Just one hour after a local family fixed their roof from hail damage, lightning struck, catching it on fire. But the family's quick thinking saved the rest of their home from burning.
Jeff Wells and his family feel like there is no stopping Mother Nature. The family had just patched up a part of their roof damaged by hail, when they heard the strike.
“Sounded like all the windows blew out upstairs,” said Wells.
The bolt of lightning struck a nearby tree, sending a current through their house, igniting their attic on fire. It ruined their roof for the second time.
“The roofers had been here and just finished replacing the roof an hour before lightning strikes,” said Wells.
But because they called for help when they heard the strike, it saved the rest of the house from burning.
Firefighters say if even if you are not sure your property was hit, have them check it out, because sometimes it can go undetected.
“It can smolder for hours and you may not even know about it,” said Lt. Greg Martinez, Colorado Springs Fire Department.
Martinez says that lightning can disperse in all directions. Sometimes it spreads the current from the ground up or the clouds down.
After you call for help, first check for smoke, then look around your house.
“See if your appliances are operating properly, any breakers are thrown in your house. Also check for physical damage to your home,” said Martinez.
If the current doesn’t start a fire, it could still cause damage.
“It will do a lot of damage to electronics to your home, it will even damage even plumbing appliances, hot water heaters,” said Martinez.
The father of two kids says he is still a little shaken up, but he encourages other families to be proactive.
“Anything you can do will save possibly the whole house,” said Wells.

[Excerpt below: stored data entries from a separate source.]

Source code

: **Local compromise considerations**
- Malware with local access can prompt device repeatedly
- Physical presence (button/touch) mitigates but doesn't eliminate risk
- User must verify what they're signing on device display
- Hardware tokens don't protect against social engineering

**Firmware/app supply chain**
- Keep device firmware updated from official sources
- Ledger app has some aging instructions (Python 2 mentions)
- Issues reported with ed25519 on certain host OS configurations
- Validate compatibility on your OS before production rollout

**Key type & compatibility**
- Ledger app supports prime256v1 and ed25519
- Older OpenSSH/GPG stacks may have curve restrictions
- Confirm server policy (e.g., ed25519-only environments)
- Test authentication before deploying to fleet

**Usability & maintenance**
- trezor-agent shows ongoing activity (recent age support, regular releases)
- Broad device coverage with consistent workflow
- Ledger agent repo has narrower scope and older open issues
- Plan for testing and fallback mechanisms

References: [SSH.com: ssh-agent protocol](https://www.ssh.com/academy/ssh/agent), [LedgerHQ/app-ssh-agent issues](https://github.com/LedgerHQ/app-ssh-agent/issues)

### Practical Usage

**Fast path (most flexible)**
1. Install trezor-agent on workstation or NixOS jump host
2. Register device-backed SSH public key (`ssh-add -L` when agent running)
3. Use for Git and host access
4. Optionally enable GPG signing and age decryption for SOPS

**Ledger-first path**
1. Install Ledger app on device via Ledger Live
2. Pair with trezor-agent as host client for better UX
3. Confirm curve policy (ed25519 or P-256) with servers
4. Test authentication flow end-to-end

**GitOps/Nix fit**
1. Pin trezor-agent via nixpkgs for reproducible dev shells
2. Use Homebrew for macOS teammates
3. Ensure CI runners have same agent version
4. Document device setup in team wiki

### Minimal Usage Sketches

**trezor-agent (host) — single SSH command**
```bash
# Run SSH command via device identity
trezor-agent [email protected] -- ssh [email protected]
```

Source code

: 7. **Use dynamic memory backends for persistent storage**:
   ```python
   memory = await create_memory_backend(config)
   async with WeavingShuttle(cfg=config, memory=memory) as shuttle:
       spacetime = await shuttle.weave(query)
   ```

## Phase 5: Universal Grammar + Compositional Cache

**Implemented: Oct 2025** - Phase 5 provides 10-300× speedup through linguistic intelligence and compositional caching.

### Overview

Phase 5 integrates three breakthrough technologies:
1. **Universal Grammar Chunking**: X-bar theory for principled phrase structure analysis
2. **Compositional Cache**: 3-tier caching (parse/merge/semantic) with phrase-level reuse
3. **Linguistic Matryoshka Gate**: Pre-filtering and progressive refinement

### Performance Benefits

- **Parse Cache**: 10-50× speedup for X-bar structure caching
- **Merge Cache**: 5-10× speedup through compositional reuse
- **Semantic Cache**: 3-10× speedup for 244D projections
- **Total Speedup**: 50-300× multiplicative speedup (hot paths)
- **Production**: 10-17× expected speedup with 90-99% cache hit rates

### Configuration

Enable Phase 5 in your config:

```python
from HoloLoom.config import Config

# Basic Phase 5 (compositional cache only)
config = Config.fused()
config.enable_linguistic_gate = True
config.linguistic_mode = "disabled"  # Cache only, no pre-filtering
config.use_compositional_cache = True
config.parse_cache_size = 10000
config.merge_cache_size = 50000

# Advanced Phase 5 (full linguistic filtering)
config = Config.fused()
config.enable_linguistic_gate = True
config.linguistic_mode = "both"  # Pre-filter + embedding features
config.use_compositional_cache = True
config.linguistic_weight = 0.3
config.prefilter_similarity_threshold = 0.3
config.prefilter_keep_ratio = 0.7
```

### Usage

Firefighters say while there is no real proven way to prevent lightning strikes, you can help protect your electronics by buying surge protectors.
And when fire investigators come check out your house after a possible lightning strike, they can assess minor damage to your house, something you may be able to claim with your insurance.
Fire officials also offered some other lightning safety tips:
-When thunder roars, go indoors: There is no safe placed outside when thunderstorms are in the area. The best way to protect yourself from lightning is to avoid the threat.
-Have a lightning safety plan, and cancel or postpone activities early if thunderstorms are expected.
-Substantial buildings and hard-topped vehicles are safe options. Rain shelters, small sheds and open vehicles are not safe.
-A safe building is one that is fully enclosed with a roof, walls and floor, and has plumbing or wiring. (Ex: home, school, church, shopping center)
-Unsafe buildings include car ports, open garages, covered patios, picnic shelters.
-A safe vehicle is any fully enclosed metal-topped vehicle such as a hard-topped car, minivan, bus, truck, etc.
-Don’t use electronic devices such as radio communications during a thunderstorm.
-If someone is struck by lightning they may need immediate medical attention. Lightning victims do not carry an electrical charge and are safe to touch.
-Call 911 and monitor the victim. Start CPR or use an Automated External Defibrillator if needed.